### Task to carry out
Rewrite these lines with each "view" changed to "frame", keeping everything else the same, and leave out the pictures.

### Data segment
· · · ·

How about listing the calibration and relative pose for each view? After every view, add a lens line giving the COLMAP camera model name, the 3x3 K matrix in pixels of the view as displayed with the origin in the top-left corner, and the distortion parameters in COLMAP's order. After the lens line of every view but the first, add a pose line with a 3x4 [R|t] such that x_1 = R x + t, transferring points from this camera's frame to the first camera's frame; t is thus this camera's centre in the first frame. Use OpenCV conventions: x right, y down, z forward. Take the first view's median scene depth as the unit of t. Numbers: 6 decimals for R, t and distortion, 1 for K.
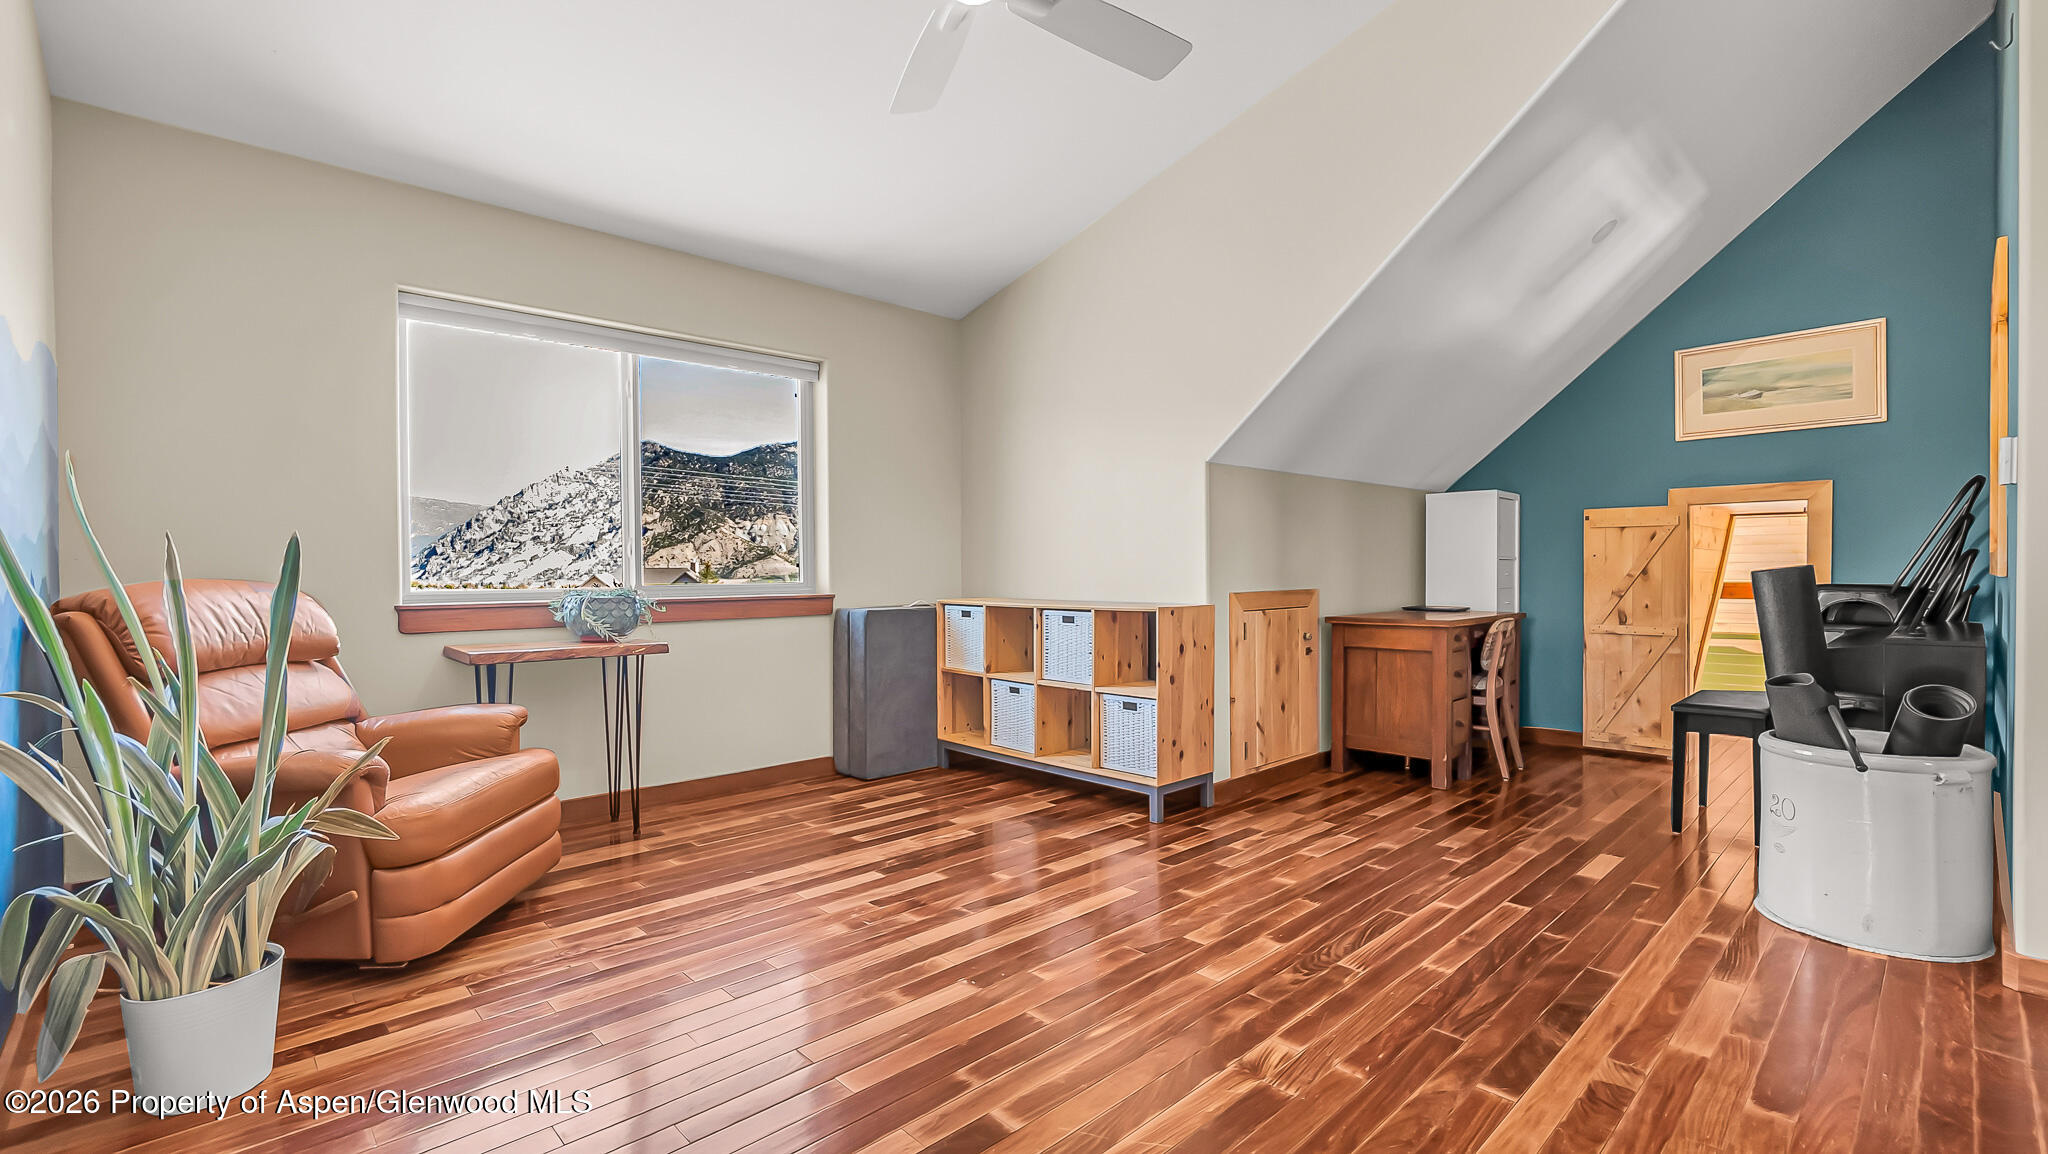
lens RADIAL K [[909.3, 0, 1011.2], [0, 909.3, 577.8], [0, 0, 1]] dist [-0.010031, 0.002220]
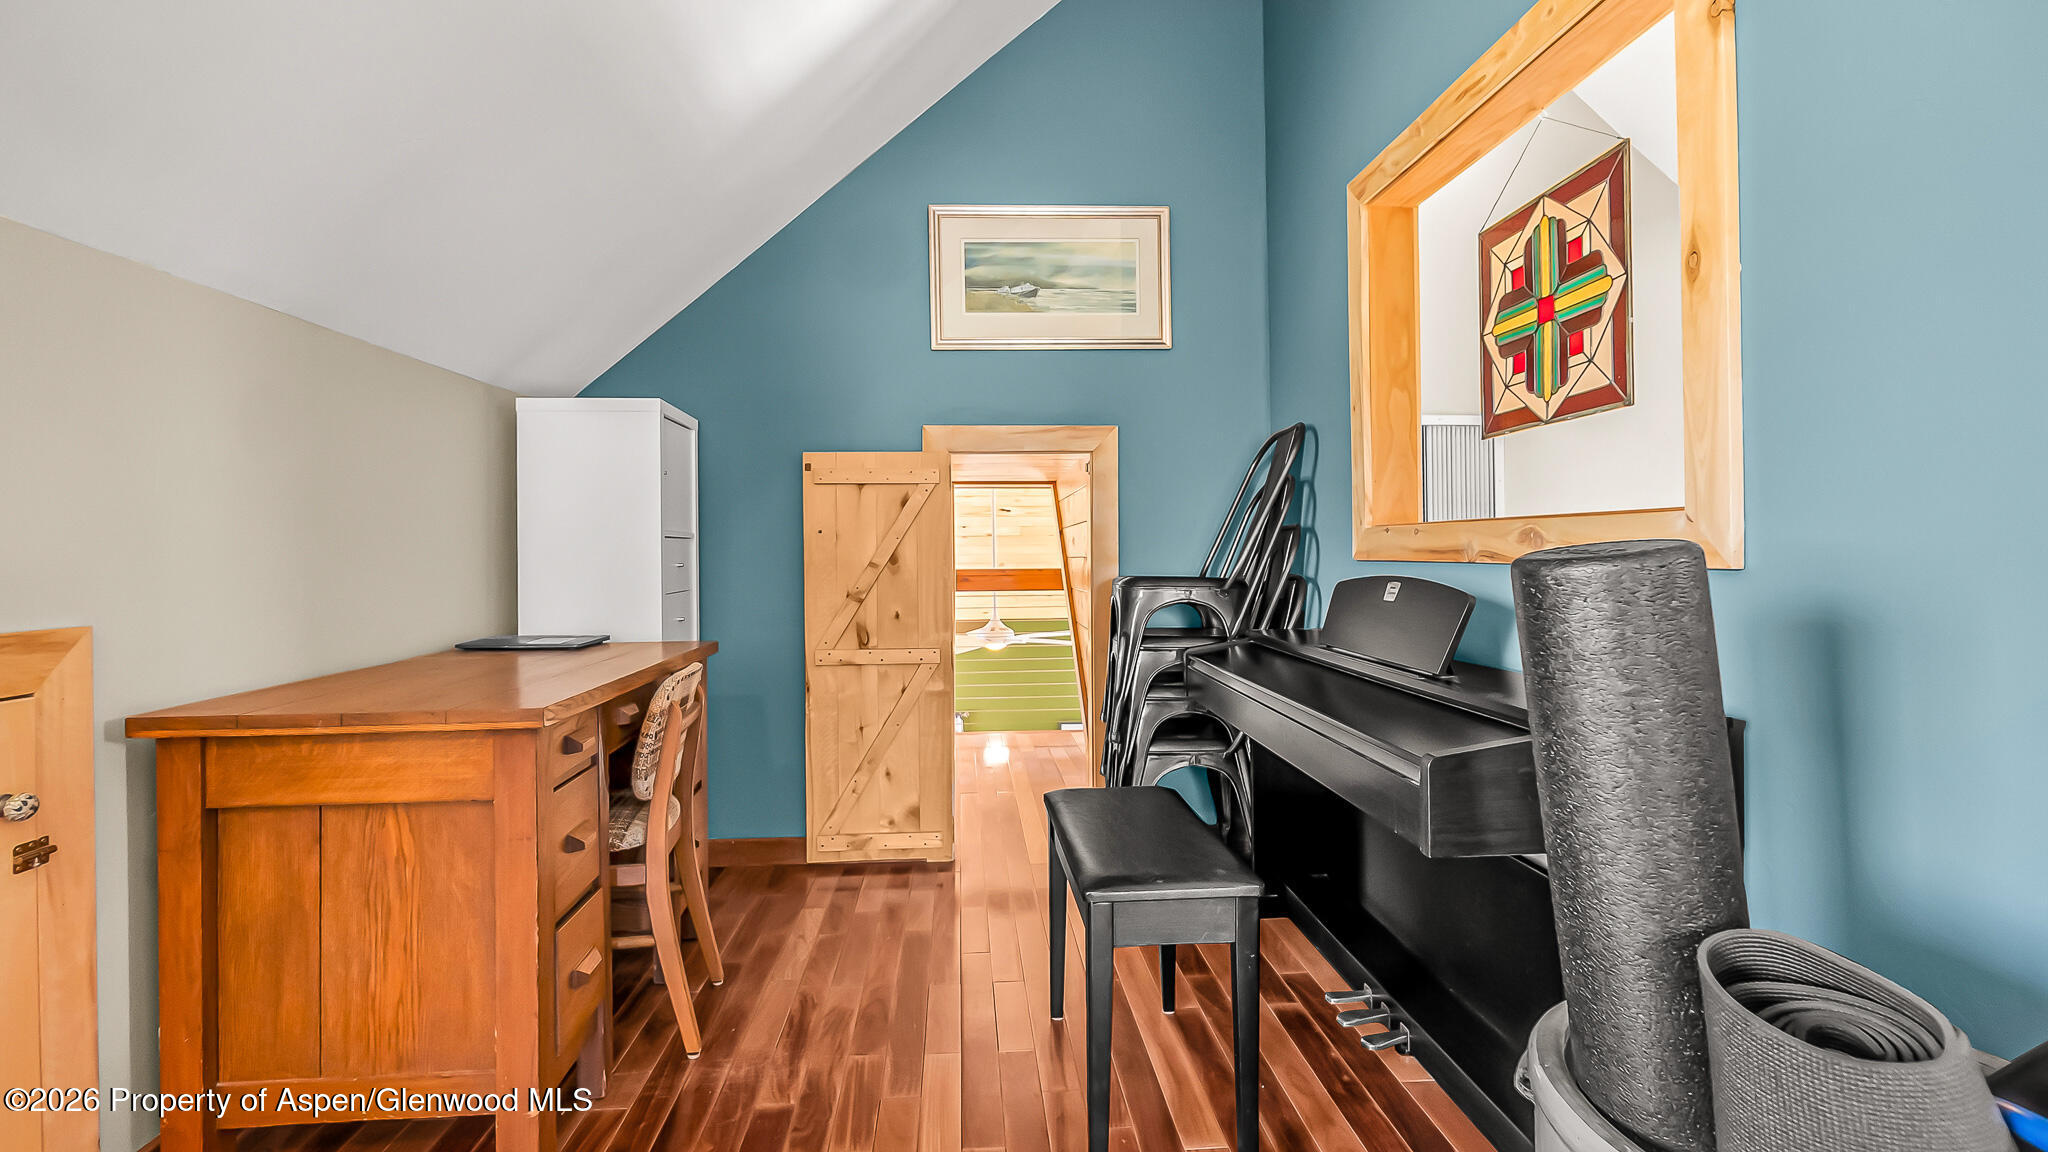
lens RADIAL K [[936.0, 0, 1019.9], [0, 936.0, 558.3], [0, 0, 1]] dist [-0.002728, -0.000227]
pose [[0.645778, -0.005558, 0.763505, 0.286949], [0.010140, 0.999948, -0.001297, -0.005653], [-0.763458, 0.008580, 0.645800, 0.551627]]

· · · ·

### Result of the task
How about listing the calibration and relative pose for each frame? After every frame, add a lens line giving the COLMAP camera model name, the 3x3 K matrix in pixels of the frame as displayed with the origin in the top-left corner, and the distortion parameters in COLMAP's order. After the lens line of every frame but the first, add a pose line with a 3x4 [R|t] such that x_1 = R x + t, transferring points from this camera's frame to the first camera's frame; t is thus this camera's centre in the first frame. Use OpenCV conventions: x right, y down, z forward. Take the first frame's median scene depth as the unit of t. Numbers: 6 decimals for R, t and distortion, 1 for K.
lens RADIAL K [[909.3, 0, 1011.2], [0, 909.3, 577.8], [0, 0, 1]] dist [-0.010031, 0.002220]
lens RADIAL K [[936.0, 0, 1019.9], [0, 936.0, 558.3], [0, 0, 1]] dist [-0.002728, -0.000227]
pose [[0.645778, -0.005558, 0.763505, 0.286949], [0.010140, 0.999948, -0.001297, -0.005653], [-0.763458, 0.008580, 0.645800, 0.551627]]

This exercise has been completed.